Saved data entries
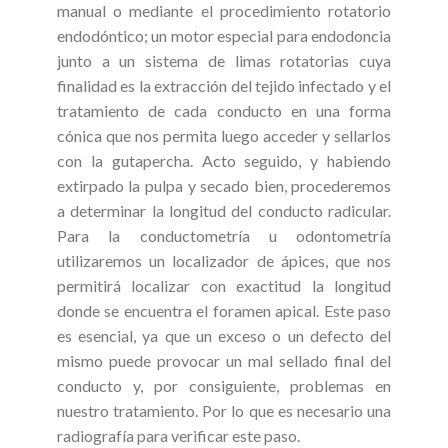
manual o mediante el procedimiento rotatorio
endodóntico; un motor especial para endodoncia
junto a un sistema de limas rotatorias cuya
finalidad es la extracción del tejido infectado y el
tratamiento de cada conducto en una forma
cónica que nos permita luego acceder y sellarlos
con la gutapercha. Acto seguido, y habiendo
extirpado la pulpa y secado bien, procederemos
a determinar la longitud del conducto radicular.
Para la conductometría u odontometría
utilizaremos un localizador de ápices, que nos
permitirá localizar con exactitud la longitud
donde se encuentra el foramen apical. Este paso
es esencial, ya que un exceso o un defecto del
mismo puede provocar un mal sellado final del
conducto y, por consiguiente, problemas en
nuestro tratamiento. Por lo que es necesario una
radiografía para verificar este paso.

* INSTRUCTIONS FOR THE TASK: All of the entries above need to be repeated exactly, minus the pictures.

* REPLY TO THE EXERCISE:
manual o mediante el procedimiento rotatorio
endodóntico; un motor especial para endodoncia
junto a un sistema de limas rotatorias cuya
finalidad es la extracción del tejido infectado y el
tratamiento de cada conducto en una forma
cónica que nos permita luego acceder y sellarlos
con la gutapercha. Acto seguido, y habiendo
extirpado la pulpa y secado bien, procederemos
a determinar la longitud del conducto radicular.
Para la conductometría u odontometría
utilizaremos un localizador de ápices, que nos
permitirá localizar con exactitud la longitud
donde se encuentra el foramen apical. Este paso
es esencial, ya que un exceso o un defecto del
mismo puede provocar un mal sellado final del
conducto y, por consiguiente, problemas en
nuestro tratamiento. Por lo que es necesario una
radiografía para verificar este paso.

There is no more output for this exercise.